PROBLEM TO WORK ON | The response should consist of every line below, unchanged.

MATERIAL SHOWN |
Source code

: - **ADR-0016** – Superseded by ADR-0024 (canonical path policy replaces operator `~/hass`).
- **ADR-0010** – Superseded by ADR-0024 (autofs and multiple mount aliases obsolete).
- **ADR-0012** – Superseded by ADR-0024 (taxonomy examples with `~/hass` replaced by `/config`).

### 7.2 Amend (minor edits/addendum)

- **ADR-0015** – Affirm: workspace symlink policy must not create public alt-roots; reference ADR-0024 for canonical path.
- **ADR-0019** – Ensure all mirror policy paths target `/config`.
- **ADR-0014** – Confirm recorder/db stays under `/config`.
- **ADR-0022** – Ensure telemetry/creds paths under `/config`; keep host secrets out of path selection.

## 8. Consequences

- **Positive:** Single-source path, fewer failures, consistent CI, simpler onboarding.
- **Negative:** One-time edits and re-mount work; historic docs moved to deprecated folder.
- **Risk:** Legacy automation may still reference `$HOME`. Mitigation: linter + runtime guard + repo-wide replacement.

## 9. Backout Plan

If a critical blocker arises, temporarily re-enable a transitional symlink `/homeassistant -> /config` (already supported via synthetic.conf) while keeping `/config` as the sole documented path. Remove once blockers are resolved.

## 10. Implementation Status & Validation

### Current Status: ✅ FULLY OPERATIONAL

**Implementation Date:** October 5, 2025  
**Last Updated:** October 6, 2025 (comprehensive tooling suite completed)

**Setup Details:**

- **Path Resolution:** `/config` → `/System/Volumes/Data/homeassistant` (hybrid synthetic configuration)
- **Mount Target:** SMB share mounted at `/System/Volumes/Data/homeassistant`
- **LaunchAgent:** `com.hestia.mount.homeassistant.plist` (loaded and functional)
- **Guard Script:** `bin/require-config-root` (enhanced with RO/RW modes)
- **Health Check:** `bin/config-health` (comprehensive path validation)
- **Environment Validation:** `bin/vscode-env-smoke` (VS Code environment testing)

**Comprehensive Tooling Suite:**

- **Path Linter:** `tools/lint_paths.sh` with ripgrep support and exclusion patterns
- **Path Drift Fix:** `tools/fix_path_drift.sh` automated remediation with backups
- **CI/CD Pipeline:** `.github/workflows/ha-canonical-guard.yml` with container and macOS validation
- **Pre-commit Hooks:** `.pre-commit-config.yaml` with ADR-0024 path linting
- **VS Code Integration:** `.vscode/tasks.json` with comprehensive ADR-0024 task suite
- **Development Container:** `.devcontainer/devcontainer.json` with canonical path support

COMPLETED TASK |
Source code

: - **ADR-0016** – Superseded by ADR-0024 (canonical path policy replaces operator `~/hass`).
- **ADR-0010** – Superseded by ADR-0024 (autofs and multiple mount aliases obsolete).
- **ADR-0012** – Superseded by ADR-0024 (taxonomy examples with `~/hass` replaced by `/config`).

### 7.2 Amend (minor edits/addendum)

- **ADR-0015** – Affirm: workspace symlink policy must not create public alt-roots; reference ADR-0024 for canonical path.
- **ADR-0019** – Ensure all mirror policy paths target `/config`.
- **ADR-0014** – Confirm recorder/db stays under `/config`.
- **ADR-0022** – Ensure telemetry/creds paths under `/config`; keep host secrets out of path selection.

## 8. Consequences

- **Positive:** Single-source path, fewer failures, consistent CI, simpler onboarding.
- **Negative:** One-time edits and re-mount work; historic docs moved to deprecated folder.
- **Risk:** Legacy automation may still reference `$HOME`. Mitigation: linter + runtime guard + repo-wide replacement.

## 9. Backout Plan

If a critical blocker arises, temporarily re-enable a transitional symlink `/homeassistant -> /config` (already supported via synthetic.conf) while keeping `/config` as the sole documented path. Remove once blockers are resolved.

## 10. Implementation Status & Validation

### Current Status: ✅ FULLY OPERATIONAL

**Implementation Date:** October 5, 2025  
**Last Updated:** October 6, 2025 (comprehensive tooling suite completed)

**Setup Details:**

- **Path Resolution:** `/config` → `/System/Volumes/Data/homeassistant` (hybrid synthetic configuration)
- **Mount Target:** SMB share mounted at `/System/Volumes/Data/homeassistant`
- **LaunchAgent:** `com.hestia.mount.homeassistant.plist` (loaded and functional)
- **Guard Script:** `bin/require-config-root` (enhanced with RO/RW modes)
- **Health Check:** `bin/config-health` (comprehensive path validation)
- **Environment Validation:** `bin/vscode-env-smoke` (VS Code environment testing)

**Comprehensive Tooling Suite:**

- **Path Linter:** `tools/lint_paths.sh` with ripgrep support and exclusion patterns
- **Path Drift Fix:** `tools/fix_path_drift.sh` automated remediation with backups
- **CI/CD Pipeline:** `.github/workflows/ha-canonical-guard.yml` with container and macOS validation
- **Pre-commit Hooks:** `.pre-commit-config.yaml` with ADR-0024 path linting
- **VS Code Integration:** `.vscode/tasks.json` with comprehensive ADR-0024 task suite
- **Development Container:** `.devcontainer/devcontainer.json` with canonical path support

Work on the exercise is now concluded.